Los mandos del Centro Nacional de Inteligencia (CNI) sabían al menos dos meses antes del asesinato de siete de sus agentes en Irak, hace ahora ocho años, que dos de ellos estaban amenazados de muerte, a pesar de lo cual decidieron que siguieran allí. Los mandos del servicio secreto ocultaron este hecho y algunos otros a los familiares de las víctimas y a la opinión pública. El 29 de noviembre de 2003 antiguos miembros del servicio de espionaje de Sadam Husein tendieron una trampa a un grupo de ocho agentes del CNI en Latifiya y consiguieron matar a siete de ellos, en lo que hasta el momento es el peor desastre vivido en toda su historia por el servicio de inteligencia español. Lo que no se había contado de aquella desgracia, según ha podido descubrir Tiempo, es que se tuvieron indicios claros del grave riesgo que corrían algunos de ellos, pero se optó por no sacarles de Irak.

Unos meses antes del atentado, el CNI tenía destinados en el país a cuatro agentes que estaban al mando de Alberto Martínez, un comandante del Ejército que llevaba varios años en el país acompañado de su ayudante, el suboficial José Antonio Bernal. Los dos fueron destinados a Bagdad bastante tiempo antes de que Estados Unidos lanzara la invasión que acabó con el poder de Sadam Husein. Su trabajo fue de vital importancia para la coalición gracias a los buenos contactos que mantenían con el espionaje iraquí y con influyentes grupos chiís.

■ ■ ■

[EJERCICIOS]:
• a. Transcribe del texto sobre los agentes del CNI en Irak el fragmento que va desde "Los mandos del Centro" hasta "sacarles de Irak.".
• b. Enumera todas las personas que se mencionan por su nombre en el texto sobre los agentes del CNI en Irak.
• c. Por favor, prosigue el texto sobre los agentes del CNI en Irak a partir del punto en que termina.

[MATERIAL PRESENTADO]:
■ ■ ■

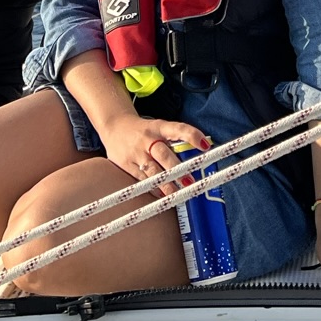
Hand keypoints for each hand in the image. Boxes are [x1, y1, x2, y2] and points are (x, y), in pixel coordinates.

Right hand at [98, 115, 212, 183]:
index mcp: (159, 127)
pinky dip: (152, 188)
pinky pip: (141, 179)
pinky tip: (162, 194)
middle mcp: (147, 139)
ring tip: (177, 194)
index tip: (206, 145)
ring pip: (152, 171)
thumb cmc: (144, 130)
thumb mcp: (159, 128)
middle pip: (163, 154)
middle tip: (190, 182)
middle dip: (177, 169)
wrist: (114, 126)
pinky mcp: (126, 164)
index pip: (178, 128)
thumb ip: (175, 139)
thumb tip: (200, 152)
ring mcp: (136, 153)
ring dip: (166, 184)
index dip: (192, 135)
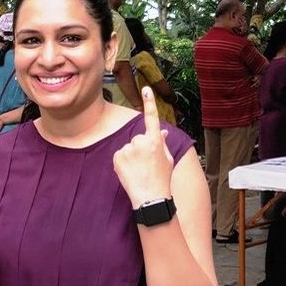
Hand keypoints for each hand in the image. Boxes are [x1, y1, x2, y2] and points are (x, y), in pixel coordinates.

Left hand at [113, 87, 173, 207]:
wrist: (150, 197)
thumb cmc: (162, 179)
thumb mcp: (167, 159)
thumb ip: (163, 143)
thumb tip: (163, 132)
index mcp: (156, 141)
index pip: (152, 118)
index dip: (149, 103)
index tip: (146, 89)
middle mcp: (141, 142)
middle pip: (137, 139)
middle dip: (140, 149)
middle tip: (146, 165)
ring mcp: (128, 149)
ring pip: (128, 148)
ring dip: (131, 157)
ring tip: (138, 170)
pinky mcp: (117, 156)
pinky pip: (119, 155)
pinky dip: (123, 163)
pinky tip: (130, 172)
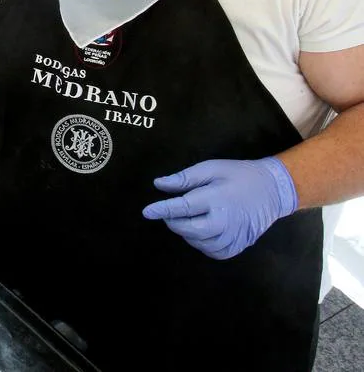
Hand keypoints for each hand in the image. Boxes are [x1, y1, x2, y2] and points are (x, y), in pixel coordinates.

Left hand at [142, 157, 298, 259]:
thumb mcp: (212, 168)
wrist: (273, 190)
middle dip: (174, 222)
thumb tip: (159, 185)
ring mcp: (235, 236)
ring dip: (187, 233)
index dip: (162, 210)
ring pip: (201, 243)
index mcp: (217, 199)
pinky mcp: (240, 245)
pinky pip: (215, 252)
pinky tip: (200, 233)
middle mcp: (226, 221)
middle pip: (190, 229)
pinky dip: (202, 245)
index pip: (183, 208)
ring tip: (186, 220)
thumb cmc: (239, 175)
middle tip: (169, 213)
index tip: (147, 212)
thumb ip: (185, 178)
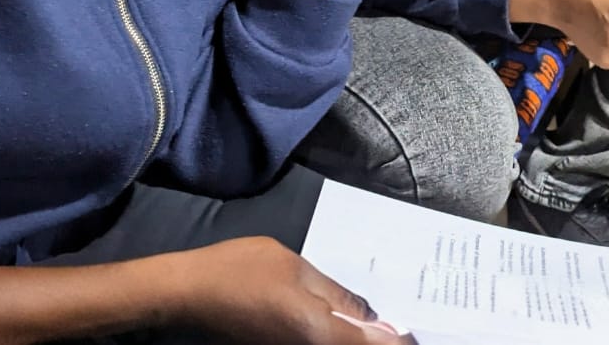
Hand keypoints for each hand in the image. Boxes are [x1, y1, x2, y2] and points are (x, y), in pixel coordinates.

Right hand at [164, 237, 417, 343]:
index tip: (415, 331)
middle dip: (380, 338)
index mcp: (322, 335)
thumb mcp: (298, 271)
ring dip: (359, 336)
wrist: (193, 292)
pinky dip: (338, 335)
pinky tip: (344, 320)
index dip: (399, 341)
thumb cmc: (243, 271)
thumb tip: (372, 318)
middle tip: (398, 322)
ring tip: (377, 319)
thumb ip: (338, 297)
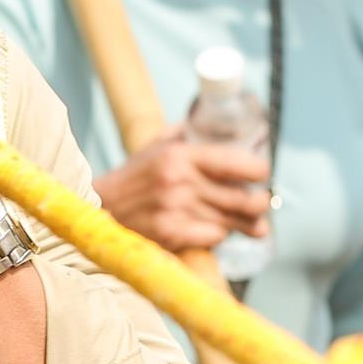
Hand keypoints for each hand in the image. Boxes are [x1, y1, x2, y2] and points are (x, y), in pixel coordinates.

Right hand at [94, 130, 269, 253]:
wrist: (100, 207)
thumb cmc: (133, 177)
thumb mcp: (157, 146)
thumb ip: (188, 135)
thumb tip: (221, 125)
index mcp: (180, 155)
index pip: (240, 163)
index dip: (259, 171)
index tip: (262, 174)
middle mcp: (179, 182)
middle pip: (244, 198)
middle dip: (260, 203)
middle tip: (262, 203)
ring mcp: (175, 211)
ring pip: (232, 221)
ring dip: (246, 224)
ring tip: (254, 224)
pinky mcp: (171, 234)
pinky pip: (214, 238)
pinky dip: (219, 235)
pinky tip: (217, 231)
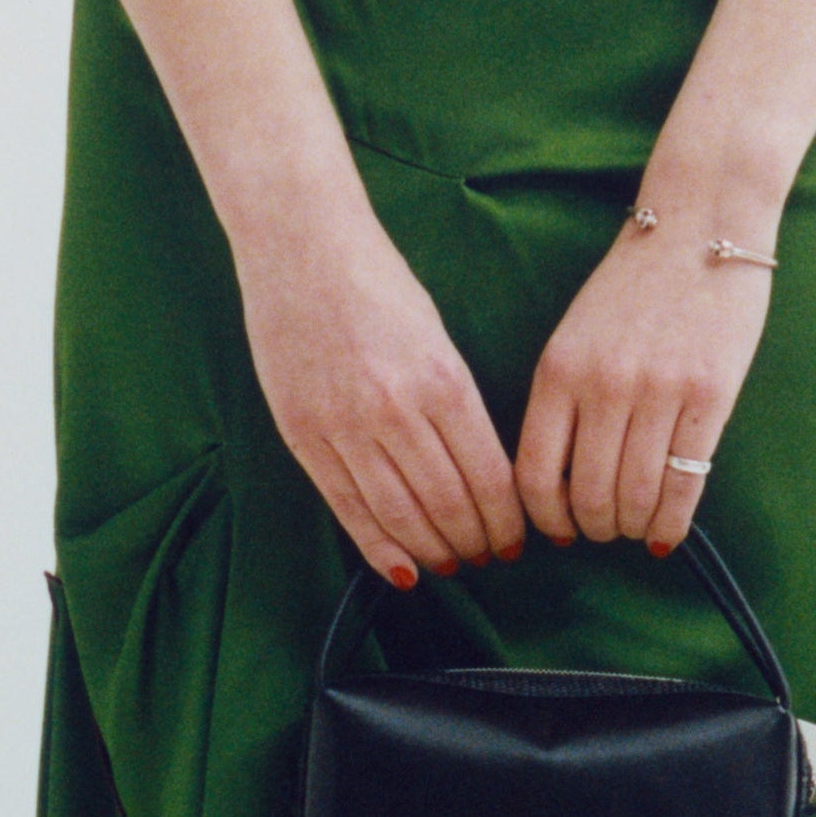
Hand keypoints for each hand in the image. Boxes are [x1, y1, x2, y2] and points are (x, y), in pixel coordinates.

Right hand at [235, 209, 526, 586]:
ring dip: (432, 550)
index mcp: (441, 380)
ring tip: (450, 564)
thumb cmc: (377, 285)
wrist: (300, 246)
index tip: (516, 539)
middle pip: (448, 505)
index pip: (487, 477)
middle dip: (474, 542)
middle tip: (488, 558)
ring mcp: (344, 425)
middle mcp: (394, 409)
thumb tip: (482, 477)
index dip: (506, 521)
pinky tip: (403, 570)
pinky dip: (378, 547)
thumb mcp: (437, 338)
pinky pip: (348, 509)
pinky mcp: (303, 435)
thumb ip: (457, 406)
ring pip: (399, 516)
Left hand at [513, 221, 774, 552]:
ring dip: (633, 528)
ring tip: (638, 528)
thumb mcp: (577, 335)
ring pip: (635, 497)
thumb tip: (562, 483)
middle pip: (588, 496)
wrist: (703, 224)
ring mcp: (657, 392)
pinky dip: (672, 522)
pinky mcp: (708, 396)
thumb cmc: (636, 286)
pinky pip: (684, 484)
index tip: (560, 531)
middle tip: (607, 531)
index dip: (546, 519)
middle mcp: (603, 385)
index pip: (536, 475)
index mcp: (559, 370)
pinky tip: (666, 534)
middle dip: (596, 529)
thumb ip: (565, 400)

■ ■ ■

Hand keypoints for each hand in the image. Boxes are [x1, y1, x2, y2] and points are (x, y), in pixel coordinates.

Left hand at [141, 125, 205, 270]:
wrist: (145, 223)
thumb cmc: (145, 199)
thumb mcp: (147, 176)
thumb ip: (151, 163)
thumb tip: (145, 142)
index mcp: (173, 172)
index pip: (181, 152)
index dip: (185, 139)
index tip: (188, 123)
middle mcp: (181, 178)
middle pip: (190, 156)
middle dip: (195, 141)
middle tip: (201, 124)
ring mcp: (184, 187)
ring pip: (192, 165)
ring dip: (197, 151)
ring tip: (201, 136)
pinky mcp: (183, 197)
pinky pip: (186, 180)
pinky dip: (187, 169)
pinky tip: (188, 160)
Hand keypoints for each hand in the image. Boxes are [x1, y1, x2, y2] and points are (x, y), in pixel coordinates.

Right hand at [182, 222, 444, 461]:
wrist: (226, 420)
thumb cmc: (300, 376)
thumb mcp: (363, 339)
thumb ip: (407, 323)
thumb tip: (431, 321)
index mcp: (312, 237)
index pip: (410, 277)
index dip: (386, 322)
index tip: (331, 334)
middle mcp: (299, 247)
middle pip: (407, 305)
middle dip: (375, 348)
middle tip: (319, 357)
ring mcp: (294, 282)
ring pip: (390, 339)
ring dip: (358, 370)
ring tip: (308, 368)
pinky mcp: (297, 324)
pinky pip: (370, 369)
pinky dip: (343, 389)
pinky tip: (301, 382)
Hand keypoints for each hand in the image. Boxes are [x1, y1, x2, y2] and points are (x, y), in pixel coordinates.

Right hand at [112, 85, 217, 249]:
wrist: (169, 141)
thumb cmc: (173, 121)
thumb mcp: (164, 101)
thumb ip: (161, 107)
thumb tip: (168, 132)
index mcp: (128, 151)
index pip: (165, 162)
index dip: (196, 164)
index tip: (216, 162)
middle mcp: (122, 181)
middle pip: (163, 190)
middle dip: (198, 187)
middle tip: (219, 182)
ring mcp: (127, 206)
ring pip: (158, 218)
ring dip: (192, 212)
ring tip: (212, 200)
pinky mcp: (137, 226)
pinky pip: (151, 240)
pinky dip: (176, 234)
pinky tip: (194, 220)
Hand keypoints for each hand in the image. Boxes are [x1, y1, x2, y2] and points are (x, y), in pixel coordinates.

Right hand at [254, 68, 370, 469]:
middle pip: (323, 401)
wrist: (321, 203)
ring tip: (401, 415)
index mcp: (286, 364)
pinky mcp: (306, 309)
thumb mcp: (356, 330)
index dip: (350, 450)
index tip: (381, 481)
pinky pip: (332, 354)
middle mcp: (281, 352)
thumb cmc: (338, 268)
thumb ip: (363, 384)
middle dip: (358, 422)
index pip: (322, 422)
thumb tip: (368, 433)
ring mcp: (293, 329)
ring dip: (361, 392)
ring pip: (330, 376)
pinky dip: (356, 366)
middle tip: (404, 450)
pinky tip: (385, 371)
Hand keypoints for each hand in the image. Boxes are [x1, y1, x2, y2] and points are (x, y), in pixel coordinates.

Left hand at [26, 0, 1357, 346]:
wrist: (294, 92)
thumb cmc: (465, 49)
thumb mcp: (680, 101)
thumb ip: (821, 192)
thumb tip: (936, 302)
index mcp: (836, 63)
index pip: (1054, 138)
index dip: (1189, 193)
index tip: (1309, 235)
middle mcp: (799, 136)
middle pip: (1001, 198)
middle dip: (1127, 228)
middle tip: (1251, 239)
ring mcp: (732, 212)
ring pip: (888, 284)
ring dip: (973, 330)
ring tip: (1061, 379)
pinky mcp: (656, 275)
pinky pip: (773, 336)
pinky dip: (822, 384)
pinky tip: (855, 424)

■ ■ ■

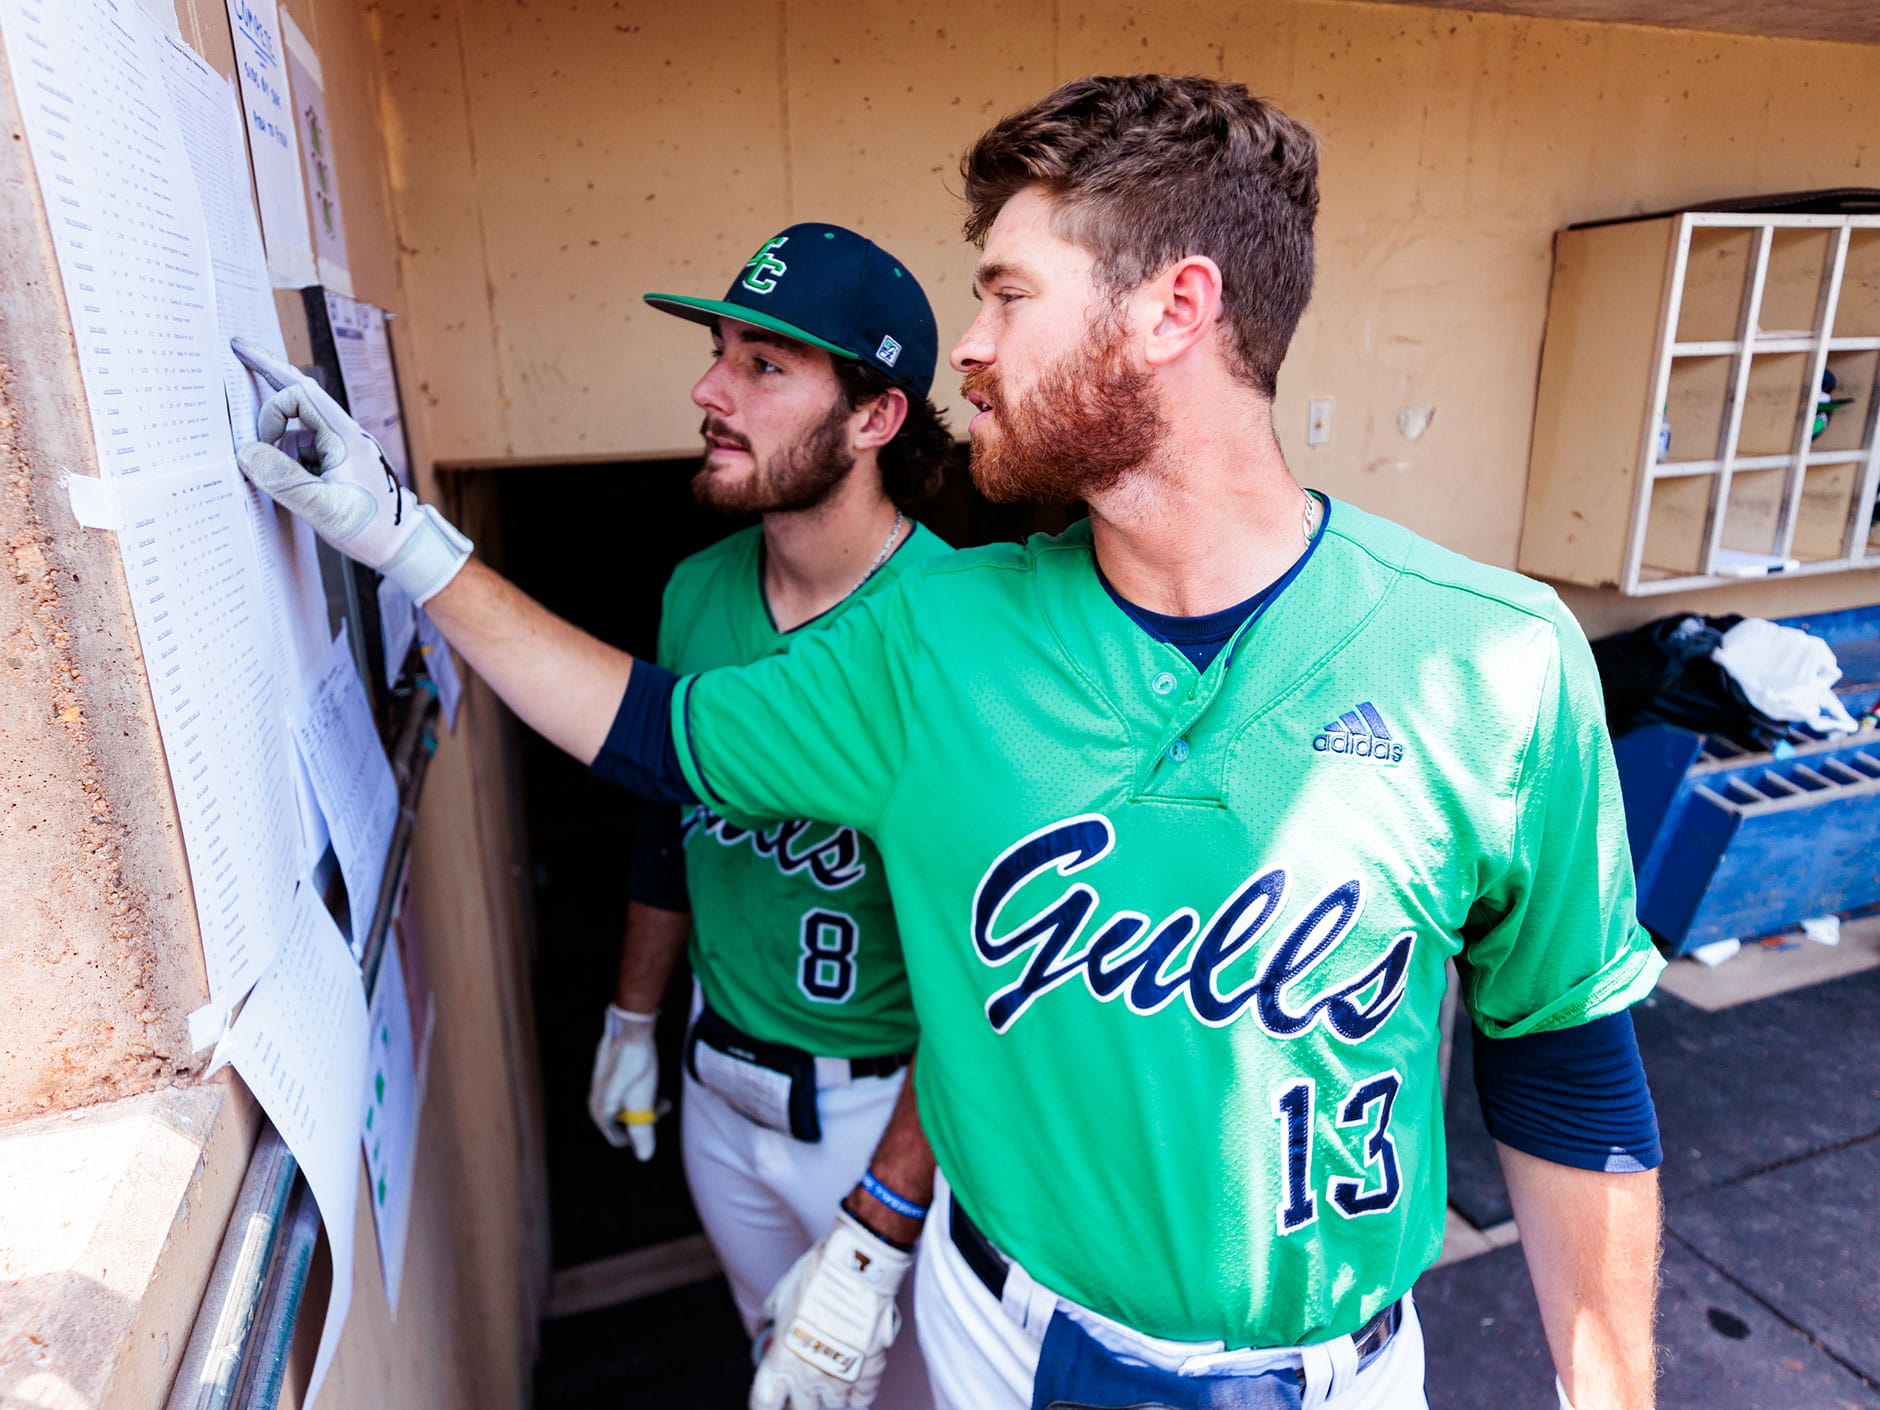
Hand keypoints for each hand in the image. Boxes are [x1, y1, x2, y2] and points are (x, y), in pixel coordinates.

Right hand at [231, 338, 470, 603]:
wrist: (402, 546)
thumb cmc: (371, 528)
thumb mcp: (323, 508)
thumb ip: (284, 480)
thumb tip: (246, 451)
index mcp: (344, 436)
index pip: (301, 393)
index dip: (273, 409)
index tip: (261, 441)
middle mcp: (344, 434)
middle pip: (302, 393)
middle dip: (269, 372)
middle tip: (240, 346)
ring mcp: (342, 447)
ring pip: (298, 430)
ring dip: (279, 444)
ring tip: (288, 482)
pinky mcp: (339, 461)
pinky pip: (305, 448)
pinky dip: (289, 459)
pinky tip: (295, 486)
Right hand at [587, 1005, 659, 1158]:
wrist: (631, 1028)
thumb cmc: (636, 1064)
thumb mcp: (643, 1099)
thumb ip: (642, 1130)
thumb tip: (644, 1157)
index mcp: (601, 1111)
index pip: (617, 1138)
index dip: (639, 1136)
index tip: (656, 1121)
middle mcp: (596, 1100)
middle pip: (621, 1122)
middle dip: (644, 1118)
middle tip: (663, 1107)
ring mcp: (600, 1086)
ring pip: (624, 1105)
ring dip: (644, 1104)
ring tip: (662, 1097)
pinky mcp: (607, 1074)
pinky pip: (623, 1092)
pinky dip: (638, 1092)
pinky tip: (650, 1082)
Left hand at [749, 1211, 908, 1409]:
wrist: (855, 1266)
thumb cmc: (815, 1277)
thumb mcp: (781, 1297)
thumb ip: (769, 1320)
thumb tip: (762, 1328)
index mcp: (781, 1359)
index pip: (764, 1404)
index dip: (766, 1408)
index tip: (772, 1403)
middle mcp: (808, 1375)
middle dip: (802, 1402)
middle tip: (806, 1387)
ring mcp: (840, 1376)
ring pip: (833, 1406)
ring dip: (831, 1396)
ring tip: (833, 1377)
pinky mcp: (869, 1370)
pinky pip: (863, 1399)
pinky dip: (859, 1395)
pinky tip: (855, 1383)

■ ■ ■

[RESPUESTAS]:
• a.
Los mandos del Centro Nacional de Inteligencia (CNI) sabían al menos dos meses antes del asesinato de siete de sus agentes en Irak, hace ahora ocho años, que dos de ellos estaban amenazados de muerte, a pesar de lo cual decidieron que siguieran allí. Los mandos del servicio secreto ocultaron este hecho y algunos otros a los familiares de las víctimas y a la opinión pública. El 29 de noviembre de 2003 antiguos miembros del servicio de espionaje de Sadam Husein tendieron una trampa a un grupo de ocho agentes del CNI en Latifiya y consiguieron matar a siete de ellos, en lo que hasta el momento es el peor desastre vivido en toda su historia por el servicio de inteligencia español. Lo que no se había contado de aquella desgracia, según ha podido descubrir Tiempo, es que se tuvieron indicios claros del grave riesgo que corrían algunos de ellos, pero se optó por no sacarles de Irak.

• b.
Sadam Husein
Alberto Martínez
José Antonio Bernal

• c.
Antes de comenzar la guerra, Martínez y Bernal fueron los últimos españoles en abandonar Irak, pero regresaron en cuanto pudieron. Se encontraron con que el panorama había cambiado considerablemente: muchos iraquíes del antiguo régimen que habían confiado en ellos se habían dado cuenta de que los españoles habían servido a los intereses de la coalición invasora. La presencia de agentes del CNI aumentó y, entre ellos, llegó Carlos Baró, otro comandante del Ejército, que no tardó en darse cuenta de que en el país ocupado todos tenían identificado a Martínez y que corría peligro. Alertó en la sede central de Madrid y recomendó que su compañero regresara a España cuanto antes. El CNI abrió una investigación y llamó a declarar a Luis Ignacio Zanón, el agente que había pasado en los últimos meses a ser el ayudante de Martínez, tras haberse quedado José Antonio Bernal destinado en la embajada española en Bagdad. Luis Ignacio Zanón, suboficial del Ejército del Aire que estaba de descanso en Madrid, realizó una larga declaración en la que contó que recibía en su teléfono móvil amenazas de muerte, que no habían cesado en los días de descanso que estaba pasando en España.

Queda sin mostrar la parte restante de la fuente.